Wenn es um die Gestaltung und Entwicklung der eigenen Landschaft geht, wenn sich Bürger, Landnutzer wie Landwirte, Forstwirte, Gewerbetreibende, Planer und Wissenschaftler aus den verschiedenen Disziplinen an einen Tisch setzen und die unterschiedlichen Ansprüche an die Landschaft, aber auch wissenschaftliche Erkenntnisse diskutieren, um eine möglichst hohe Lebensqualität, Erzeugung von Nahrungsmitteln, Wertschöpfung und einen nachhaltigen Umgang mit den Ressourcen und der Bewahrung von biologischer Vielfalt und dem Klimaschutz auszutarieren, dann ist ein solcher Ansatz erreicht. Im Buch sind dazu einige schöne Fallbeispiele enthalten.
Auch im Master Landschaftsentwicklung an der HTWD vermitteln wir diesen Ansatz. Generell müssen wir beim zukünftigen Umgang mit Landschaft integrativer denken. Der Erhalt der Biodiversität, die Bewältigung der Klimakrise und Landnutzung lassen sich nur zusammen denken und lösen.
Welches Ziel verfolgen Sie mit der Publikation?

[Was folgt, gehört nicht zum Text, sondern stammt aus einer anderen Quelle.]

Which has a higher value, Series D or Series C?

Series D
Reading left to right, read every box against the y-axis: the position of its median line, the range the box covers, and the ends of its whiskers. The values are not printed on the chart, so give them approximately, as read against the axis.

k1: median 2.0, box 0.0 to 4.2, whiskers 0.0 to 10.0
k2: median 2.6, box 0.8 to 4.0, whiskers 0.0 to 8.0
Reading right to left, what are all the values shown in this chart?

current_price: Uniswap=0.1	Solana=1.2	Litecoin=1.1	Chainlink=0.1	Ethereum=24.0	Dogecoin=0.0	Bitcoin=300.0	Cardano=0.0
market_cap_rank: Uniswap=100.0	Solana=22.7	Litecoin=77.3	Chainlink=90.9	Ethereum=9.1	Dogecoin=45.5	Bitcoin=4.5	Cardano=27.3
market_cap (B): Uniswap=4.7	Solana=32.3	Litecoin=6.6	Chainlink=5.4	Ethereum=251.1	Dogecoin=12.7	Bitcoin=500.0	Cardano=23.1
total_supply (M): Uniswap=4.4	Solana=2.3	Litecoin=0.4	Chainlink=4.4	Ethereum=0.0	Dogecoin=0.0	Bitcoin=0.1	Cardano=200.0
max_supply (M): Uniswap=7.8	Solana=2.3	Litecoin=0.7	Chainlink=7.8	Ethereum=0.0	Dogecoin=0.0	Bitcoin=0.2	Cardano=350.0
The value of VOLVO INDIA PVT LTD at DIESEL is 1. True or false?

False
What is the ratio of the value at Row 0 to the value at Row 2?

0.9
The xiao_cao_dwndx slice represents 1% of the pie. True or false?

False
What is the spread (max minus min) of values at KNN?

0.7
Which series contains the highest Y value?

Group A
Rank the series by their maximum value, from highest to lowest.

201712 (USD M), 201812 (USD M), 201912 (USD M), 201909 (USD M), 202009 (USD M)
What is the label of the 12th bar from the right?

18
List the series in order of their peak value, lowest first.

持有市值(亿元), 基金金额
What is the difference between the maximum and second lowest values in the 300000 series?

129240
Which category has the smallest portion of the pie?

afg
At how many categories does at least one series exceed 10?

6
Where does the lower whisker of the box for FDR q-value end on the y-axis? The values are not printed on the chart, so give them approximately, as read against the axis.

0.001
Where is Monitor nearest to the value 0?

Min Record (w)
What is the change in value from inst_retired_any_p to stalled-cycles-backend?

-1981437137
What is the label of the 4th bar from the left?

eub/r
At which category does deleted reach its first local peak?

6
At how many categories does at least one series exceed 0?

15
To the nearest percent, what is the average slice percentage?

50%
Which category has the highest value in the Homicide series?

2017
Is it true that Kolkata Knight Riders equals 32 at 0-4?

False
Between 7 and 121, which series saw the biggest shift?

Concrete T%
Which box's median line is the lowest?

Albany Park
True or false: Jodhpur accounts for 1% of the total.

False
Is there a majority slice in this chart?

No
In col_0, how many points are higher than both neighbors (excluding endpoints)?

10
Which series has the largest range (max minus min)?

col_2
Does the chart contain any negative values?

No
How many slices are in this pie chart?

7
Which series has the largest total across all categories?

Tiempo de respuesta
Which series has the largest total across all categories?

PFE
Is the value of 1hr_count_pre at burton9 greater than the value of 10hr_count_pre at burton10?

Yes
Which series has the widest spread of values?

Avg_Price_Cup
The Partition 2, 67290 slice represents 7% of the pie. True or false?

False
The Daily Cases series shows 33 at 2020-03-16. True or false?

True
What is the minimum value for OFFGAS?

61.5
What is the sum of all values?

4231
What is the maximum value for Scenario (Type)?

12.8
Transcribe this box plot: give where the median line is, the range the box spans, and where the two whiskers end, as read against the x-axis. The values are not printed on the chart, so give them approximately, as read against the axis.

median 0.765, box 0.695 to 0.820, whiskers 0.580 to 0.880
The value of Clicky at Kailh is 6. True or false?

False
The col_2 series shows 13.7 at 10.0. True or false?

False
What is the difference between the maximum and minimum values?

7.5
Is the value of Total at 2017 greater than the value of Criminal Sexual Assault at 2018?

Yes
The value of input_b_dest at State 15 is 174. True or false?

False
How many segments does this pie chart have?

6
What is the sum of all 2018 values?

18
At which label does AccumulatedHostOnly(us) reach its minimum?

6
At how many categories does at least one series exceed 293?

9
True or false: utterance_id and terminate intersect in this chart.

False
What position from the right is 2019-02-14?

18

Das nun vorliegende Buch zeigt einen Ausschnitt aus der Bandbreite der aktuellen Arbeiten landschaftsökologischer Forschung und Praxis im deutschsprachigen Raum. Es soll das Leistungsspektrum landschaftsökologischer Forschung in Deutschland aufzeigen. Dabei erheben wir keinesfalls den Anspruch, ein vollständiges Bild zu liefern. Dennoch zeigt sich die außerordentliche Vielfalt und Breite der Disziplin. Beiträge kommen von Institutionen, die sich mit landschaftsökologischer Forschung, aber auch deren Anwendung in der Praxis befassen. Die Beiträge stellen aktuelle, abgeschlossene und laufende Arbeiten und deren Ergebnisse vor und geben zugleich einen Einblick, welche Institutionen derzeit in der Landschaftsökologie forschen und arbeiten.